(朝鮮日報日本語版) 「安倍による安倍のための新元号」 新元号選定に首相自ら介入

日本で1日、皇太子徳仁親王の天皇(原文は日王)即位に合わせて5月1日から使用する新元号が発表され、国全体が沸き返っている。

安倍晋三首相は新元号の選定と発表の過程を、自身の政治的立場を強化するための政治イベントとして徹底的に利用しているとの指摘が出ている。新元号に「令和」が選ばれるよう深く介入しただけでなく、現在の元号「平成」の発表の時とは異なり首相自ら記者会見を開き、自身を「新時代の指導者」と印象付けようとしたというのだ。一部では「安倍による、安倍のための、安倍の新元号」という声も聞かれる。

読売新聞は2日、安倍首相が新元号の検討過程で「日本の古典を含めて検討すべき」と話していたと報じた。安倍首相が新元号を日本の古典から選びたがっているという話は2−3年前に担当の公務員たちに伝えられた。

日本が1300年の間に使用した247の年号は全て中国の古典に由来しているが、今回はこの慣行から脱却するよう安倍首相が間接的に指示したことを示唆するものだ。実際に1日の有識者会議で提示された六つの新元号候補のうち、三つは日本の古典に由来するものだった。

安倍首相は30年前に「平成」が発表されたときとは異なり、自身が前面に出て発表に関わった。1989年1月の元号発表の際には、当時の小渕恵三官房長官が「平成」の元号を発表し、併せて竹下登首相の談話を代読した。談話の代読には3分しかかからなかった。「平成」と書かれた額縁を掲げた小渕官房長官は、その後国民から大きな関心を集め、首相にまで上り詰めた。竹下首相が元号発表の機会を利用しなかったことを後悔したという話も聞かれた。

しかし今回は異なった。日本政府の報道官に当たる菅官房長官が新元号を発表し、その後安倍首相が記者会見で新元号の意味と趣旨を詳しく説明するという形を取った。菅官房長官の発表は7分だったが、安倍首相は18分間にわたり全国民の視線を浴びながら「政治遊説」を行った。安倍首相は記者会見を行った理由について「平成の30年を経て、首相が直接発信する機会が増大した」と述べた。

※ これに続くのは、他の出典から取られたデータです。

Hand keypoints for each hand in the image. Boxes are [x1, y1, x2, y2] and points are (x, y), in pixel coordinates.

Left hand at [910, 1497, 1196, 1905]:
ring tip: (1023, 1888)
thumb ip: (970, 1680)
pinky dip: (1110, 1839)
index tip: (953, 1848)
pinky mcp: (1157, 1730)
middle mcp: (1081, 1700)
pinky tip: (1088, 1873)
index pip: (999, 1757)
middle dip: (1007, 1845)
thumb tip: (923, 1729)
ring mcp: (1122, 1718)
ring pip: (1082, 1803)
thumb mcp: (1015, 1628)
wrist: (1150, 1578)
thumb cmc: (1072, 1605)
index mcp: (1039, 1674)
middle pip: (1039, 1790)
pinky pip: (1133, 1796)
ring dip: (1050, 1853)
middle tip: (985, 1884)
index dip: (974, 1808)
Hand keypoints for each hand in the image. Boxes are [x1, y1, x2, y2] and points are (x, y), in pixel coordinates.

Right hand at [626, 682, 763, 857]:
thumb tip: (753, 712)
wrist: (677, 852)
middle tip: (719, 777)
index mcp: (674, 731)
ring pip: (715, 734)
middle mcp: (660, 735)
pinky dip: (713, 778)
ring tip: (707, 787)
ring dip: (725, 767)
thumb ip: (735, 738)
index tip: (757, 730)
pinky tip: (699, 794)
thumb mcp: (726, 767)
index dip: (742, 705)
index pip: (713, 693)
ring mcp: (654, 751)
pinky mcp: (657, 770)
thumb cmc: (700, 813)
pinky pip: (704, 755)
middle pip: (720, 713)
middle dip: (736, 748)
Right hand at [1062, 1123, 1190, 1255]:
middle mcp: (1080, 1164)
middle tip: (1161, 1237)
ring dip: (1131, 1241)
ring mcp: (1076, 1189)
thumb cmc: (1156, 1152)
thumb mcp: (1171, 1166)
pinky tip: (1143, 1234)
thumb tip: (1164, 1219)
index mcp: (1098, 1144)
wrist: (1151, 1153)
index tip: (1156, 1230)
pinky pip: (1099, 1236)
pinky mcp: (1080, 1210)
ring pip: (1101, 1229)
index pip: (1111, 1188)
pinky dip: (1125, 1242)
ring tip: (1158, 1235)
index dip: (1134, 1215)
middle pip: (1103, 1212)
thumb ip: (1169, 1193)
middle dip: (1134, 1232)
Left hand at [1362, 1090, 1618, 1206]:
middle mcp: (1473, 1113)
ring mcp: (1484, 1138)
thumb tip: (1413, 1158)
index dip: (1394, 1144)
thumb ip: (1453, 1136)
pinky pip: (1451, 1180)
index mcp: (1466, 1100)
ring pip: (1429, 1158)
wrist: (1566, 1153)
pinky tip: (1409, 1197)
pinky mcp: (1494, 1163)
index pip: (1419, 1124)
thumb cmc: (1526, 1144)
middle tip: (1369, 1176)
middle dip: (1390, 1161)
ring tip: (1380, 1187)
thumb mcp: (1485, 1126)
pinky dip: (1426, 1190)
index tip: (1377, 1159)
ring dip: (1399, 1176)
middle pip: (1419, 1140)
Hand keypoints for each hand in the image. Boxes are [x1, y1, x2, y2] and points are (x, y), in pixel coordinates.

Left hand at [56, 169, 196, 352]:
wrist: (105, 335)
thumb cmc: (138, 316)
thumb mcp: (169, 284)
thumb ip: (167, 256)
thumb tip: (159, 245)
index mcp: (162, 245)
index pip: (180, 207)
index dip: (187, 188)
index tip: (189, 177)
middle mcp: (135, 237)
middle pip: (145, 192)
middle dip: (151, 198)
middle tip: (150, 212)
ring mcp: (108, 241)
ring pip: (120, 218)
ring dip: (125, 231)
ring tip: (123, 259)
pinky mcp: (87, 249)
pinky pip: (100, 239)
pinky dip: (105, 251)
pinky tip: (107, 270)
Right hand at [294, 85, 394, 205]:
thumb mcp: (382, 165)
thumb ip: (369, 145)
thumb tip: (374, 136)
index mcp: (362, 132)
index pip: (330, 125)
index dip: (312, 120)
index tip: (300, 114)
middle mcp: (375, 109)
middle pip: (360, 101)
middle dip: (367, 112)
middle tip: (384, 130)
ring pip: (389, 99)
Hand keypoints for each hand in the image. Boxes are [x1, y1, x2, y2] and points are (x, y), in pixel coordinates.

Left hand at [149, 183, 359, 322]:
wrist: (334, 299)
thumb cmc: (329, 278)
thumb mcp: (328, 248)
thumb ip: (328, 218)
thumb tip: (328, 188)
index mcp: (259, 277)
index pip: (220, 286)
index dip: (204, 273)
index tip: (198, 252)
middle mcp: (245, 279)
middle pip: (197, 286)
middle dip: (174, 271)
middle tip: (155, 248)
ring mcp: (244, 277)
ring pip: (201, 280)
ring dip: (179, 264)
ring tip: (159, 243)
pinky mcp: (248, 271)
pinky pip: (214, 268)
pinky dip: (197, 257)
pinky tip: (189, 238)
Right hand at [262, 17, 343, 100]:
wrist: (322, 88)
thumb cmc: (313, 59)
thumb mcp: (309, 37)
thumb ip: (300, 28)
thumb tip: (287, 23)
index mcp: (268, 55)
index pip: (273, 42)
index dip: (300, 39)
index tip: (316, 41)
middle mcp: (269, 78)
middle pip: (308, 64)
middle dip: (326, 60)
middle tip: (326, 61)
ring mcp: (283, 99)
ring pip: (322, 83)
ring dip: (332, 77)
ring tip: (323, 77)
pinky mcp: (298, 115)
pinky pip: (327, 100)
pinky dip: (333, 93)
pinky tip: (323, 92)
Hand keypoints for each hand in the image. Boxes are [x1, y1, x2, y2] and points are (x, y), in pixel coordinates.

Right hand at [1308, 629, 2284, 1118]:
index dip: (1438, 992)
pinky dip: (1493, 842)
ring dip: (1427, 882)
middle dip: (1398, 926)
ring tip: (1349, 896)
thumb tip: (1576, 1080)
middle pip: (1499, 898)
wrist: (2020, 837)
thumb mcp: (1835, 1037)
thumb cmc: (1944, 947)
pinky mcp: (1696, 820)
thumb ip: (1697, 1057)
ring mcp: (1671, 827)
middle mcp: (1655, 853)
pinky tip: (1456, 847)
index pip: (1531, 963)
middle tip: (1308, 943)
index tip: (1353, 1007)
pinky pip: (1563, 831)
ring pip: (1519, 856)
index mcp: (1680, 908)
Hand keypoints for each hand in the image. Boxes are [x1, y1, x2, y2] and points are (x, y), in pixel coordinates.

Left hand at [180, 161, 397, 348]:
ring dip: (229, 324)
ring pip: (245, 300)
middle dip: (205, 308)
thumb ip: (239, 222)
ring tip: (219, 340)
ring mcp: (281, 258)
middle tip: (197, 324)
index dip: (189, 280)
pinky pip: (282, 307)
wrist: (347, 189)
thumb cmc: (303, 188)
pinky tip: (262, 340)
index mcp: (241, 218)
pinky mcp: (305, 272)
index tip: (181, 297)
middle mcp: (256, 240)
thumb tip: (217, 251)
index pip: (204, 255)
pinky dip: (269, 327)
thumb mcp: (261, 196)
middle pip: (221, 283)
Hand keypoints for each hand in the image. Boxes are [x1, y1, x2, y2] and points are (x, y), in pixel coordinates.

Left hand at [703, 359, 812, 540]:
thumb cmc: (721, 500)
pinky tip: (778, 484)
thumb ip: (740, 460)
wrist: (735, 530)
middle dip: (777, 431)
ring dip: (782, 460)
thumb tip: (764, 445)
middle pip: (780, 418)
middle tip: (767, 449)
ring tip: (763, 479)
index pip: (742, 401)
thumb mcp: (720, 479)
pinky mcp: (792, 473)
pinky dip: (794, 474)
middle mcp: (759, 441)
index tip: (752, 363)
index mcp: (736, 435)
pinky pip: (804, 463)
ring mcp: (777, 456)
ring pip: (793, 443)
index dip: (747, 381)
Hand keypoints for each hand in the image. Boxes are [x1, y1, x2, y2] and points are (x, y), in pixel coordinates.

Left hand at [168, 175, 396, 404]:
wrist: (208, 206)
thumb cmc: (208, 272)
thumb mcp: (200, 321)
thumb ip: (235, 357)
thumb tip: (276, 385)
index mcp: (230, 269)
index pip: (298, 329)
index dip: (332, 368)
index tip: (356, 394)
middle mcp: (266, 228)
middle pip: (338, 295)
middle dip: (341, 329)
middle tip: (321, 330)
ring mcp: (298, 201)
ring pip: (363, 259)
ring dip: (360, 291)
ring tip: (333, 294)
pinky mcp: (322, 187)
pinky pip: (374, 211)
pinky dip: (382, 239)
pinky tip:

記者会見での安倍首相の「演説」にも注目が集まっている。安倍首相は新元号の背景について説明した際、日本の「悠久の歴史」「美しい自然」「国の品格」に言及した。これらは全て、安倍首相が2006年に初めて首相に就任した際に出版した著書『美しい国へ』に出てくるキーワードだ。安倍首相は、最近自身の手堅い支持層となっている20−30代を意識し「若者たちが大きな花を咲かせることのできる、希望に満ちた日本を築き上げていきたい」とも述べた。

東京の消息筋は「安倍首相は4月の地方選挙と7月の参議院選挙を前に支持率が上がらず苦しんでいるが、今回の新元号の発表を機に自身と自民党に有利なムードを醸成しようとしたようだ」と話した。一方、今回選ばれた「令和」の他に、新元号候補として提示されたのは「英弘」「広至」「万和」「万保」「久化」だったことが分かった。